Export of GFBio DIPs from SGN in-house-management system
- The citation is according to the GFBio citation pattern. If needed, it will be edited in close collaboration with data provider.
- Example: Janssen, R. (2016). Digitalisierung und taxonomische Überarbeitung der Unionida-Sammlung des Senckenberg Forschungsinstituts und Naturmuseums Frankfurt am Main. Senckenbergianum Frankfurt. [Dataset]. Data Publisher: Senckenberg Gesellschaft für Naturforschung – Leibniz Institute, Frankfurt. http://www.senckenberg.de/root/index.php?page_id=297"
- The licenses for the data packages are ingested in SeSam/AQUiLA during the submission/ingestion process.
- The licenses for multimedia objects are stored in SeSam/AQUiLA together with multimedia URLs. GFBio is promoting CC licenses, SGN favorite license is CC BY-SA 4.0.
- GFBio data and metadata created during submission
- The metadata which are generated during GFBio submission are processed via JIRA ticket system and ingested in SeSam/AQUiLA (work in progress). Additional metadata and original research data are imported in SeSam/AQUiLA. Additional parameter assignment is done manually by the data producers in cooperation with SGN data curator.
- GFBio IDs according to GFBio consensus documents
- All GFBio IDs as well as other external IDs as far as available are stored in SeSam/AQUiLA.
- Occurrence data according to GFBio consensus documents
- The occurrence data are stored at two levels and two granularities, (a) at dataset level and (b) at unit level in SeSam/AQUiLA.
- Other (meta)data
- Multimedia and morphological data are stored in SeSam/AQUiLA.
- Other (meta)data recommended or mandatory for export are stored in SeSam/AQUiLA.
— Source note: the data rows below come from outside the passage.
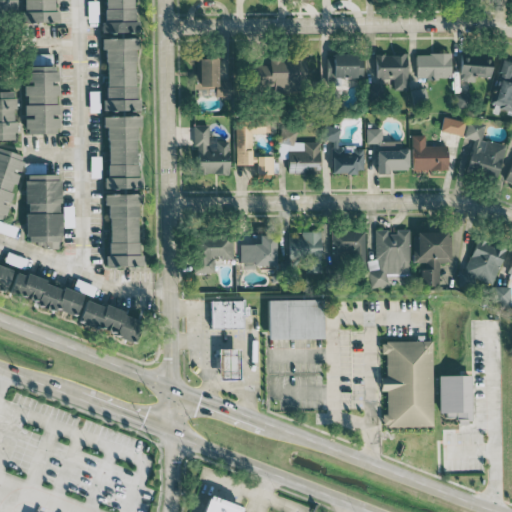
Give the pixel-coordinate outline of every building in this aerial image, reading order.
[(0,0),(0,13),(15,13),(14,0),(0,0)] [(53,22),(52,0),(22,0),(23,22),(53,22)] [(134,32),(133,0),(102,0),(103,32),(134,32)] [(135,98),(134,38),(104,38),(104,110),(139,110),(139,98),(135,98)] [(362,54),(332,53),(331,77),(362,77),(362,54)] [(450,53),(415,54),(415,78),(450,78),(450,53)] [(375,54),(375,85),(366,85),(366,101),(382,101),(382,89),(406,89),(406,54),(375,54)] [(490,77),(491,58),(460,56),(459,80),(474,81),(474,76),(490,77)] [(217,58),(198,58),(197,95),(229,96),(230,81),(217,81),(217,58)] [(256,65),(256,91),(298,92),(298,58),(269,58),(269,65),(256,65)] [(511,69),(511,61),(499,59),(491,103),(499,104),(498,109),(511,111),(511,77),(511,69)] [(24,133),(57,133),(56,66),(24,66),(24,83),(24,104),(24,133)] [(410,89),(412,103),(426,101),(425,87),(410,89)] [(0,139),(14,139),(13,91),(0,91),(0,139)] [(458,108),(469,105),(466,92),(455,94),(458,108)] [(104,266),(142,265),(142,255),(138,255),(137,126),(140,126),(140,116),(102,116),(102,127),(106,127),(107,178),(106,178),(107,256),(104,256),(104,266)] [(461,135),(464,121),(443,116),(440,130),(461,135)] [(235,163),(256,164),(256,178),(272,179),(272,155),(251,155),(251,132),(269,132),(269,120),(235,120),(235,163)] [(463,137),(474,139),(466,169),(496,178),(505,145),(481,138),(484,125),(468,120),(463,137)] [(228,139),(208,139),(208,125),(193,124),(193,145),(196,145),(196,173),(228,174),(228,139)] [(330,172),(362,173),(363,147),(338,147),(338,126),(324,126),(323,140),(331,140),(330,172)] [(295,141),(295,127),(279,127),(278,159),(287,159),(287,173),(318,173),(319,141),(295,141)] [(381,128),(365,128),(366,143),(375,143),(376,171),(407,170),(407,148),(401,148),(400,140),(381,141),(381,128)] [(447,169),(446,145),(424,145),(424,134),(411,135),(412,170),(447,169)] [(0,218),(3,219),(7,203),(9,204),(22,155),(0,148),(0,218)] [(59,174),(25,174),(25,241),(39,241),(39,248),(59,248),(59,174)] [(409,273),(408,229),(395,229),(395,231),(374,231),(374,260),(368,261),(368,288),(387,287),(387,274),(409,273)] [(321,273),(320,231),(300,231),(300,235),(288,235),(288,259),(303,259),(303,273),(321,273)] [(364,231),(330,231),(330,256),(364,257),(364,231)] [(413,262),(421,262),(420,285),(438,285),(438,261),(449,262),(450,232),(414,232),(413,262)] [(196,235),(197,272),(214,272),(214,258),(232,257),(231,235),(196,235)] [(240,244),(240,266),(275,266),(274,235),(258,235),(258,243),(240,244)] [(504,248),(476,238),(464,272),(459,270),(455,283),(471,289),(474,279),(491,285),(504,248)] [(0,290),(4,291),(11,269),(0,265),(0,290)] [(83,294),(15,271),(8,293),(75,315),(83,294)] [(509,287),(494,286),(493,303),(508,304),(509,287)] [(323,338),(322,298),(266,299),(267,338),(323,338)] [(138,316),(85,300),(78,323),(131,339),(138,316)] [(243,327),(243,300),(210,300),(210,327),(243,327)] [(381,340),(382,425),(432,424),(431,339),(381,340)] [(240,348),(218,348),(218,379),(240,379),(240,348)] [(470,374),(438,375),(438,415),(457,415),(457,424),(471,423),(470,374)] [(240,511),(243,506),(207,494),(201,511),(240,511)]
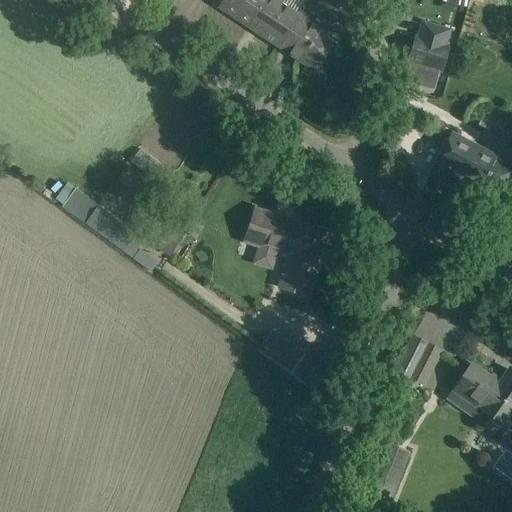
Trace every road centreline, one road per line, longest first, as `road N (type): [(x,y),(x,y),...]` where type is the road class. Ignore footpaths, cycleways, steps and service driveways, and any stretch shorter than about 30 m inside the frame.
road 1 (unclassified): [(310,511),(370,346),(400,226),(411,213)]
road 2 (unclassified): [(353,173),(99,0)]
road 3 (unclassified): [(353,173),(391,0)]
road 4 (unclassified): [(511,280),(411,213)]
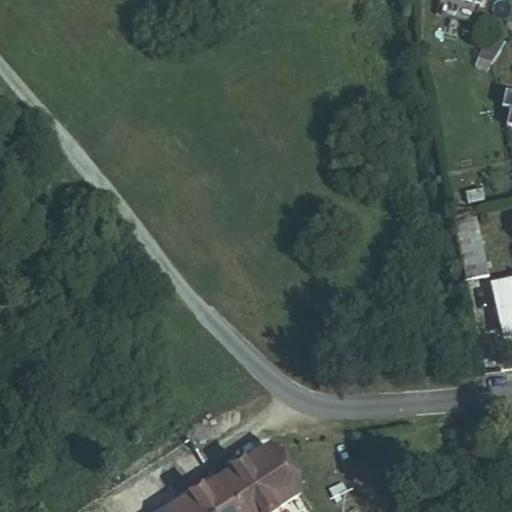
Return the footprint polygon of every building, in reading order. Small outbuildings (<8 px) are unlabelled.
[(436,0),(436,2),(468,11),(471,0),(436,0)] [(466,63),(477,70),(492,49),(481,41),(466,63)] [(492,131),(511,135),(511,101),(500,98),(492,131)] [(466,279),(487,276),(477,219),(455,222),(466,279)] [(501,339),(511,337),(511,283),(491,287),(501,339)] [(202,511),(275,511),(276,511),(246,463),(193,496),(202,511)] [(202,511),(193,496),(166,511),(202,511)]
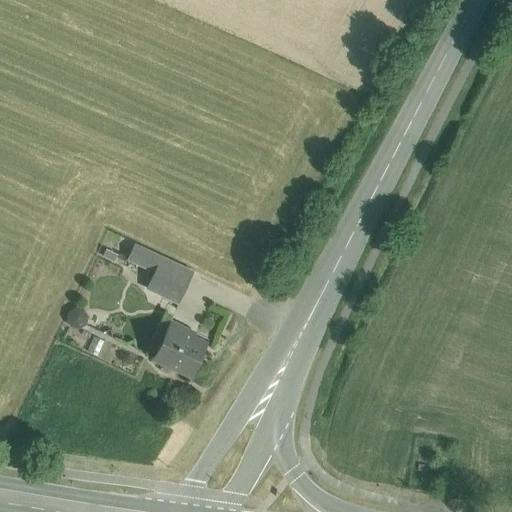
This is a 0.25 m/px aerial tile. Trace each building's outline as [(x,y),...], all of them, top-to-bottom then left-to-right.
[(160,256),(133,244),(127,258),(154,270),(154,269),(160,256)] [(193,271),(160,256),(154,269),(187,284),(193,271)] [(187,284),(154,269),(154,270),(146,287),(178,302),(187,284)] [(195,333),(170,321),(153,357),(191,375),(207,343),(193,337),(195,333)] [(439,460),(419,458),(418,470),(438,472),(439,460)]
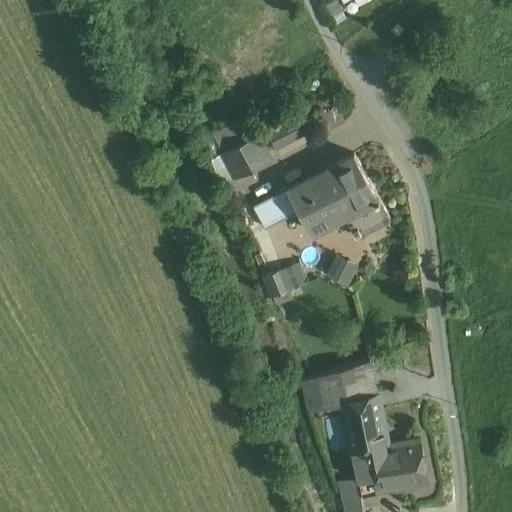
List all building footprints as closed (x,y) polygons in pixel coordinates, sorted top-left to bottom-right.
[(326,0),(335,17),(344,12),(338,0),(326,0)] [(293,111),(266,124),(276,144),(303,130),(293,111)] [(217,130),(206,134),(213,155),(224,152),(223,149),(217,130)] [(223,149),(224,152),(236,174),(271,155),(258,131),(223,149)] [(355,150),(288,185),(300,207),(311,229),(343,214),(378,195),(355,150)] [(288,185),(254,203),(266,226),(300,207),(288,185)] [(378,195),(343,214),(353,235),(389,216),(378,195)] [(336,248),(325,269),(349,281),(360,260),(336,248)] [(302,258),(263,269),(271,301),(293,296),(290,284),(307,279),(302,258)] [(370,357),(313,376),(318,404),(343,399),(343,398),(377,391),(377,390),(370,357)] [(377,391),(343,398),(343,399),(359,475),(360,476),(375,474),(370,446),(388,442),(387,441),(377,391)] [(421,435),(387,441),(388,442),(370,446),(375,474),(378,487),(429,478),(421,435)] [(359,475),(340,478),(347,511),(370,511),(370,510),(364,511),(359,476),(360,476),(359,475)]
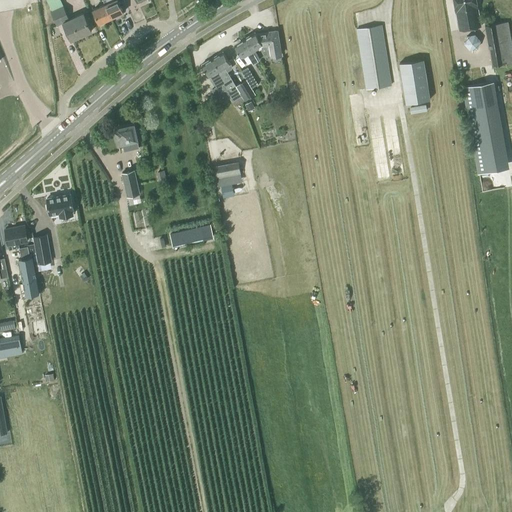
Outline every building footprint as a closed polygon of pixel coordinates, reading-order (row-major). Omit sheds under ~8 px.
[(69,19),(60,0),(47,0),(52,10),(51,11),(57,25),(63,23),(70,37),(82,31),(84,35),(92,31),(84,13),(69,19)] [(105,4),(111,18),(123,12),(117,0),(109,0),(110,2),(105,4)] [(453,0),(459,31),(481,27),(475,0),(453,0)] [(111,18),(105,4),(93,9),(99,23),(111,18)] [(492,65),(511,61),(511,46),(507,21),(485,26),(492,65)] [(366,89),(391,85),(381,25),(357,29),(366,89)] [(252,51),(254,50),(263,44),(270,43),(272,56),(280,55),(276,31),(257,35),(255,32),(245,39),(252,51)] [(466,47),(478,48),(480,35),(468,33),(466,47)] [(252,51),(245,39),(234,45),(242,57),(247,54),(253,64),(260,59),(254,50),(252,51)] [(226,80),(231,77),(225,67),(231,64),(223,51),(213,58),(226,80)] [(213,58),(202,64),(205,68),(204,69),(205,70),(210,76),(210,77),(211,76),(217,87),(222,84),(232,101),(242,95),(236,86),(231,77),(226,80),(213,58)] [(401,63),(408,103),(432,99),(425,59),(401,63)] [(247,67),(241,71),(247,80),(251,88),(257,84),(247,67)] [(247,80),(236,86),(242,95),(245,100),(255,94),(251,88),(247,80)] [(494,82),(466,87),(477,146),(482,175),(510,170),(504,138),(494,82)] [(245,100),(242,95),(232,101),(235,106),(245,100)] [(249,110),(256,107),(253,100),(246,103),(249,110)] [(133,125),(117,129),(117,130),(114,131),(116,138),(119,137),(120,143),(123,143),(125,150),(139,147),(133,125)] [(245,177),(242,162),(217,166),(220,181),(245,177)] [(139,193),(134,170),(122,173),(127,196),(139,193)] [(49,212),(50,214),(59,213),(60,217),(73,214),(72,210),(73,210),(70,194),(47,198),(48,206),(47,207),(48,213),(49,212)] [(4,228),(7,244),(28,240),(24,224),(4,228)] [(171,230),(173,245),(214,239),(212,224),(171,230)] [(51,261),(46,234),(33,236),(38,263),(51,261)] [(28,243),(21,244),(23,256),(20,257),(24,287),(37,285),(32,251),(29,251),(28,243)] [(0,330),(16,327),(15,319),(0,321),(0,330)] [(0,348),(20,345),(18,334),(0,337),(0,348)] [(3,395),(0,395),(0,433),(9,432),(3,395)]
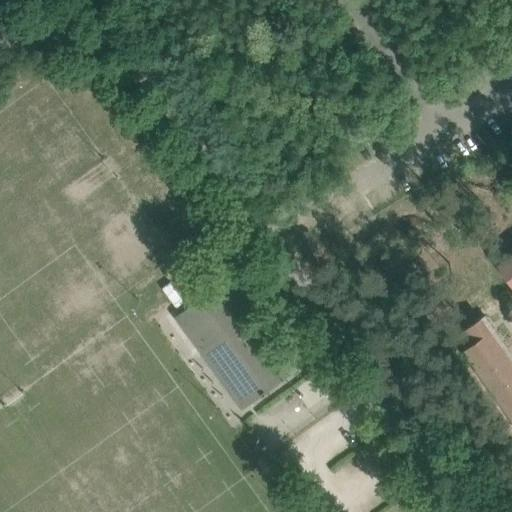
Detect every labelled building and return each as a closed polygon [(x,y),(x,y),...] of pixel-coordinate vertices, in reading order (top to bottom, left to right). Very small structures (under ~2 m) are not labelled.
[(511,246),(503,253),(511,265),(511,246)] [(222,283),(175,317),(187,333),(230,392),(239,386),(250,402),(262,393),(263,395),(270,389),(270,388),(290,373),(248,314),(261,305),(233,266),(217,277),(222,283)] [(163,287),(176,306),(184,301),(170,281),(163,287)] [(479,376),(502,370),(491,326),(476,331),(477,334),(457,339),(458,345),(470,342),(479,376)] [(511,380),(494,392),(511,420),(511,380)]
Transformation of DIPs for SGN archiving system
- Archiving of DIPs --> AIPs
- All DIPs are created as zipped ABCD 2.06 xml archives using a regular manual function of the BioCASe Provider Software. A backup of the stored DIPs is done on a daily basis by Senckenberg IT according to Technical documentation of long-term archiving solutions at the GFBio collection data centers
Transformation of DIPs for publication in GFBio data portal and VAT tool
- using BioCASe Provider Software
- Access to the SGN datasources is provided via BioCASe Monitor Service (BMS).
- This includes links to the BioCASe Local Query Tool and the Consistency Check regarding ABCD Consensus elements how they are agreed in GFBio.
- Indexing/harvesting for access via GFBio Data Portal and VAT-System
- After all quality checks the final data package is announced to the central GFBio indexing/harvesting process and can finally be accessed via GFBio data portal.
- For georeferenced data, an import to the VAT-System is provided by the data portal.